**所给文段**.
题目32:2980. 检查按位或是否存在尾随零
解题思路:模拟。
C++代码如下,
class Solution {
public:
bool hasTrailingZeros(vector<int>& nums) {
//存在两个偶数即可
int cnt = 0;
for (auto num : nums) {
if ((num & 1) == 0) {
cnt += 1;
if (cnt >= 2) return true;
}
}
return false;
}
};
python3代码如下,
class Solution:
def hasTrailingZeros(self, nums: List[int]) -> bool:
#只要存在两个偶数,就返回true
cnt = 0
for num in nums:
if not num & 1:
cnt += 1
if cnt >= 2:
return True
return False
题目33:1318. 或运算的最小翻转次数
解题思路:模拟。
C++代码如下,
class Solution {
public:
int minFlips(int a, int b, int c) {
int t = a | b;
int cnt = 0;
for (int i = 0; i < 31; ++i) {
int bit1 = (t >> i) & 1;
int bit2 = (c >> i) & 1;
if (bit1 != bit2) {
if (bit2 == 1) {
cnt += 1;
} else {
//bit2 == 0
if ((a >> i) & 1) cnt += 1;
if ((b >> i) & 1) cnt += 1;
}
}
}
return cnt;
}
};
python3代码如下,
class Solution:
def minFlips(self, a: int, b: int, c: int) -> int:
cnt = 0
t = a | b
for i in range(31):
bit1 = (t >> i) & 1
bit2 = (c >> i) & 1
if bit1 != bit2:
if bit2 == 1:
cnt += 1
else:
#bit2 == 0
if (a >> i) & 1:
cnt += 1
if (b >> i) & 1:
cnt += 1
return cnt
题目34:2419. 按位与最大的最长子数组
解题思路:与越多,值越小。
C++代码如下,
class Solution {
public:
int longestSubarray(vector<int>& nums) {
int max_x = ranges::max(nums);
int res = 1;
int i = 0;
int n = nums.size();
while (i < n) {
if (nums[i] == max_x) {
int j = i;
while (j < n && nums[j] == max_x) {
j += 1;
}
//[i,j)
res = max(res, j-i);
i = j; //更新i
} else {
i += 1; //更新i
}
}
return res;
}
};
python3代码如下,
class Solution:
def longestSubarray(self, nums: List[int]) -> int:
max_x = max(nums)
n = len(nums)
res = 1
i = 0
while i < n:
if nums[i] == max_x:
j = i
while j < n and nums[j] == max_x:
j += 1
#[i,j)
res = max(res, j-i)
i = j #更新i
else:
i += 1
return res
题目35:2871. 将数组分割成最多数目的子数组
解题思路:当最小分数为0时,才可以拆分数组。

**任务要求**.
a) 请原样复制这篇位运算题解中从“res = max(res, j-i);”一直到“max_x = max(nums)”的全部内容。
b) 这篇位运算题解给题目34写的解题思路是什么?
c) 请从这篇位运算题解的最后一句之后往下续写。

[已保存的数据条目]
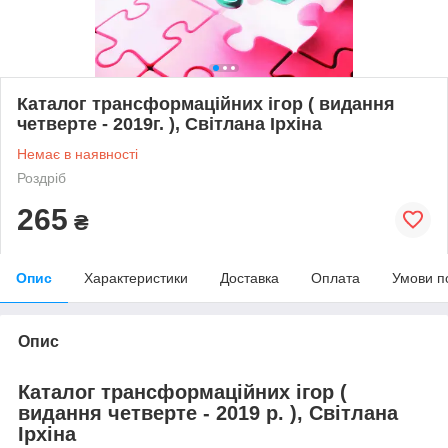
Каталог трансформаційних ігор ( видання
четверте - 2019г. ), Світлана Ірхіна
Немає в наявності
Роздріб
265
₴
Опис
Характеристики
Доставка
Оплата
Умови п
Опис
Каталог трансформаційних ігор (
видання четверте - 2019 р. ), Світлана
Ірхіна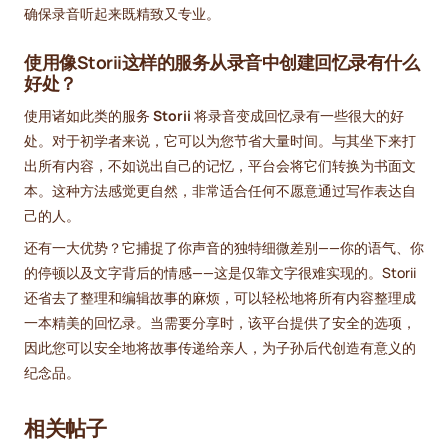
确保录音听起来既精致又专业。
使用像Storii这样的服务从录音中创建回忆录有什么
好处？
使用诸如此类的服务
Storii
将录音变成回忆录有一些很大的好
处。对于初学者来说，它可以为您节省大量时间。与其坐下来打
出所有内容，不如说出自己的记忆，平台会将它们转换为书面文
本。这种方法感觉更自然，非常适合任何不愿意通过写作表达自
己的人。
还有一大优势？它捕捉了你声音的独特细微差别——你的语气、你
的停顿以及文字背后的情感——这是仅靠文字很难实现的。Storii
还省去了整理和编辑故事的麻烦，可以轻松地将所有内容整理成
一本精美的回忆录。当需要分享时，该平台提供了安全的选项，
因此您可以安全地将故事传递给亲人，为子孙后代创造有意义的
纪念品。
相关帖子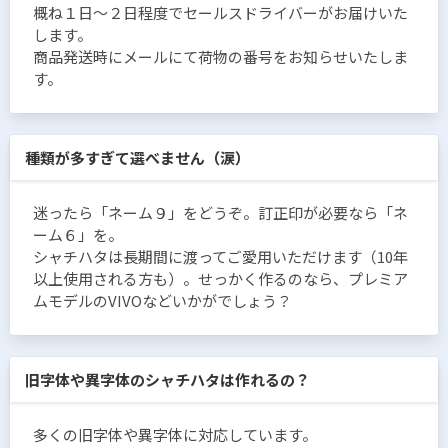
概ね１日〜２日程度でセールスドライバーがお届けいた
します。
商品発送時にメールにて荷物の番号をお知らせいたしま
す。
種類が多すぎて選べません（涙）
迷ったら「ネーム９」をどうぞ。訂正印が必要なら「ネ
ーム６」を。
シャチハタは長期間に渡ってご愛用いただけます（10年
以上使用される方も）。せっかく作るのなら、プレミア
ムモデルのVIVOなどいかがでしょう？
旧字体や異字体のシャチハタは作れるの？
多くの旧字体や異字体に対応しています。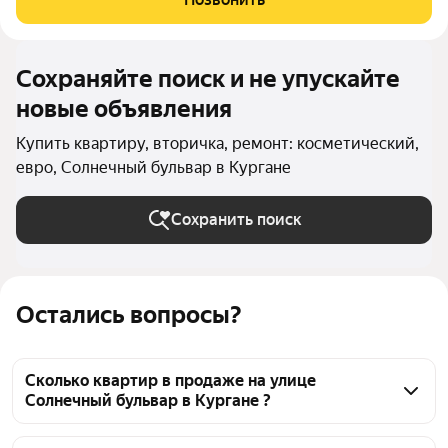
встpоенная , вытяжкa и гaзовая плитa . В
Сохраняйте поиск и не упускайте
новые объявления
Купить квартиру, вторичка, ремонт: косметический,
евро, Солнечный бульвар в Кургане
Сохранить поиск
Остались вопросы?
Сколько квартир в продаже на улице
Солнечный бульвар в Кургане ?
На Яндекс Недвижимости в продаже на улице 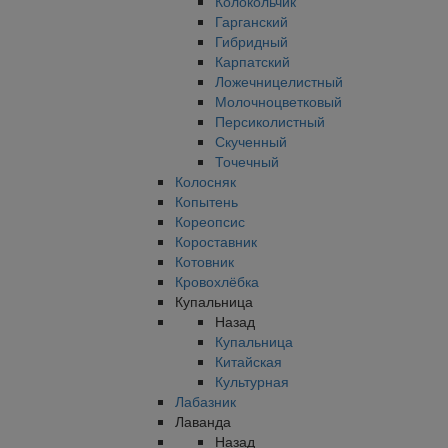
Колокольчик
Гарганский
Гибридный
Карпатский
Ложечницелистный
Молочноцветковый
Персиколистный
Скученный
Точечный
Колосняк
Копытень
Кореопсис
Короставник
Котовник
Кровохлёбка
Купальница
Назад
Купальница
Китайская
Культурная
Лабазник
Лаванда
Назад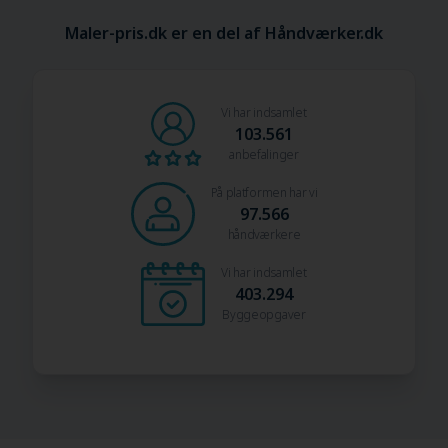
Maler-pris.dk er en del af Håndværker.dk
Vi har indsamlet
103.561
anbefalinger
På platformen har vi
97.566
håndværkere
Vi har indsamlet
403.294
Byggeopgaver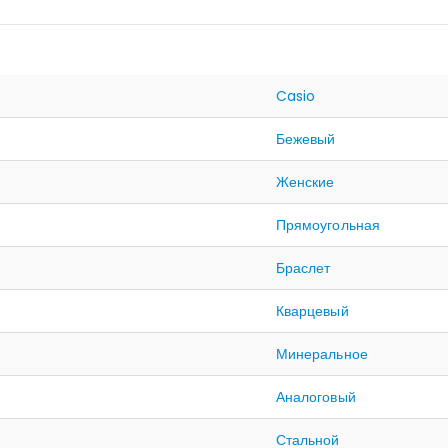
Casio
Бежевый
Женские
Прямоугольная
Браслет
Кварцевый
Минеральное
Аналоговый
Стальной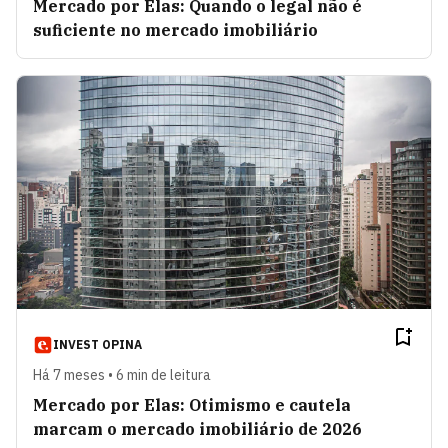
Mercado por Elas: Quando o legal não é
Sidnei Oliveira
VER ARTIGOS
suficiente no mercado imobiliário
Investidor em Ação
VER ARTIGOS
Histórias de sucesso
VER ARTIGOS
Gestão Fora da Caixa
VER ARTIGOS
Você e o Dinheiro
VER ARTIGOS
INVEST OPINA
Há 7 meses • 6 min de leitura
O que te motiva
VER ARTIGOS
Mercado por Elas: Otimismo e cautela
marcam o mercado imobiliário de 2026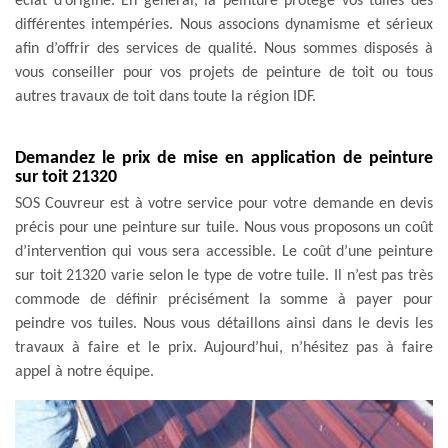
éclat d’origine. En général, la peinture protège vos tuiles des
différentes intempéries. Nous associons dynamisme et sérieux
afin d’offrir des services de qualité. Nous sommes disposés à
vous conseiller pour vos projets de peinture de toit ou tous
autres travaux de toit dans toute la région IDF.
Demandez le prix de mise en application de peinture
sur toit 21320
SOS Couvreur est à votre service pour votre demande en devis
précis pour une peinture sur tuile. Nous vous proposons un coût
d’intervention qui vous sera accessible. Le coût d’une peinture
sur toit 21320 varie selon le type de votre tuile. Il n’est pas très
commode de définir précisément la somme à payer pour
peindre vos tuiles. Nous vous détaillons ainsi dans le devis les
travaux à faire et le prix. Aujourd’hui, n’hésitez pas à faire
appel à notre équipe.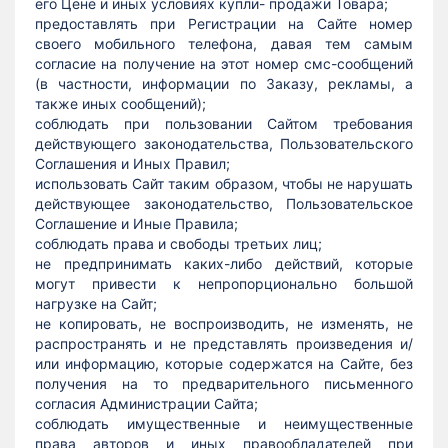
его Цене и иных условиях купли- продажи Товара;
предоставлять при Регистрации на Сайте номер
своего мобильного телефона, давая тем самым
согласие на получение на этот номер смс-сообщений
(в частности, информации по Заказу, рекламы, а
также иных сообщений);
соблюдать при пользовании Сайтом требования
действующего законодательства, Пользовательского
Соглашения и Иных Правил;
использовать Сайт таким образом, чтобы не нарушать
действующее законодательство, Пользовательское
Соглашение и Иные Правила;
соблюдать права и свободы третьих лиц;
не предпринимать каких-либо действий, которые
могут привести к непропорционально большой
нагрузке на Сайт;
не копировать, не воспроизводить, не изменять, не
распространять и не представлять произведения и/
или информацию, которые содержатся на Сайте, без
получения на то предварительного письменного
согласия Администрации Сайта;
соблюдать имущественные и неимущественные
права авторов и иных правообладателей при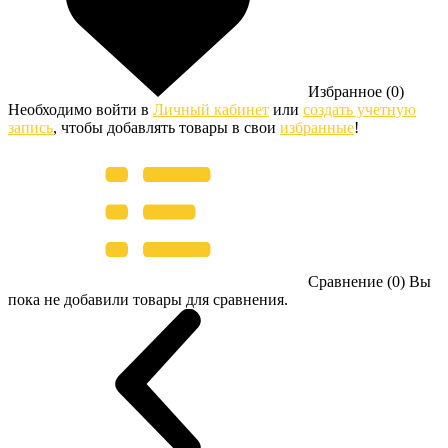
Избранное (0)
Необходимо войти в
Личный кабинет
или
создать учетную
запись
, чтобы добавлять товары в свои
избранные
!
Сравнение (0)
Вы
пока не добавили товары для сравнения.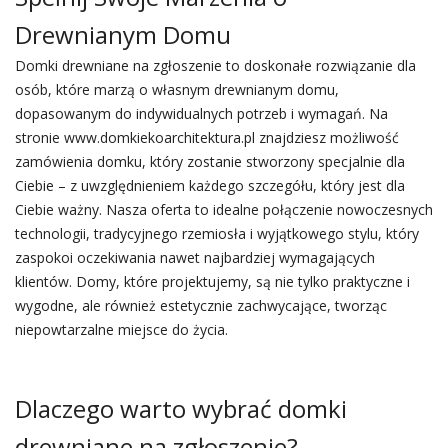
Drewnianym Domu
Domki drewniane na zgłoszenie to doskonałe rozwiązanie dla
osób, które marzą o własnym drewnianym domu,
dopasowanym do indywidualnych potrzeb i wymagań. Na
stronie www.domkiekoarchitektura.pl znajdziesz możliwość
zamówienia domku, który zostanie stworzony specjalnie dla
Ciebie – z uwzględnieniem każdego szczegółu, który jest dla
Ciebie ważny. Nasza oferta to idealne połączenie nowoczesnych
technologii, tradycyjnego rzemiosła i wyjątkowego stylu, który
zaspokoi oczekiwania nawet najbardziej wymagających
klientów. Domy, które projektujemy, są nie tylko praktyczne i
wygodne, ale również estetycznie zachwycające, tworząc
niepowtarzalne miejsce do życia.
Dlaczego warto wybrać domki
drewniane na zgłoszenie?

**逐项答案**.
a)
res = max(res, j-i);
i = j; //更新i
} else {
i += 1; //更新i
}
}
return res;
}
};
python3代码如下,
class Solution:
def longestSubarray(self, nums: List[int]) -> int:
max_x = max(nums)

b) 与越多,值越小。

c)
C++代码如下,
class Solution {
public:
int maxSubarrays(vector<int>& nums) {
int INI = 0xffffffff;
int target = INI;
for (auto num : nums) target &= num;
if (target > 0) { //特判
return 1;
}
//只有target为0时,才可以拆分数组
int res = 0;
int cur = INI;
for (auto num : nums) {
cur &= num;
if (cur == 0) {
res += 1;
cur = INI;
}
}
return res;
}
};
python3代码如下,
class Solution:
def maxSubarrays(self, nums: List[int]) -> int:
INI = 0
for i in range(31):
INI += 1 << i
n = len(nums)
target = INI
for num in nums:
target &= num
#target就是子数组的最小分数
if target > 0: #特判
return 1
#只有最小分数为0时,才可以拆分数组
res = 0
cur = INI
for num in nums:
cur &= num
if cur == 0:
res += 1
cur = INI
return res
题目36:2401. 最长优雅子数组
解题思路:滑动窗口。二进制表示31位中,每一位只能有一个下标。
C++代码如下,
class Solution {
public:
int longestNiceSubarray(vector<int>& nums) {
int cnt[31] = {-1};
for (int i = 0; i < 31; ++i) cnt[i] = -1;
int res = 1;
int n = nums.size();
int prev = -1;
for (int i = 0; i < n; ++i) {
for (int j = 0; j < 31; ++j) {
if ((nums[i] >> j) & 1) {
prev = max(prev, cnt[j]);
cnt[j] = i; //二进制表示的第j位,被nums数组中的第i位占住了
}
}
//(prev,i]
res = max(res, i-prev);
}
return res;
}
};
python3代码如下,
class Solution:
def longestNiceSubarray(self, nums: List[int]) -> int:
#任意两个数的与,都为0
n = len(nums)
res = 1
cnt = [-1] * 31
prev = -1
for i in range(n):
#把nums[i]添加至cnt中
for j in range(31):
if (nums[i] >> j) & 1:
prev = max(prev, cnt[j])
cnt[j] = i
#(prev,i]
res = max(res, i-prev)
return res
题目37:3133. 数组最后一个元素的最小值
解题思路:模拟。n-1的二进制表示,填入x的二进制表示中非1的位置处。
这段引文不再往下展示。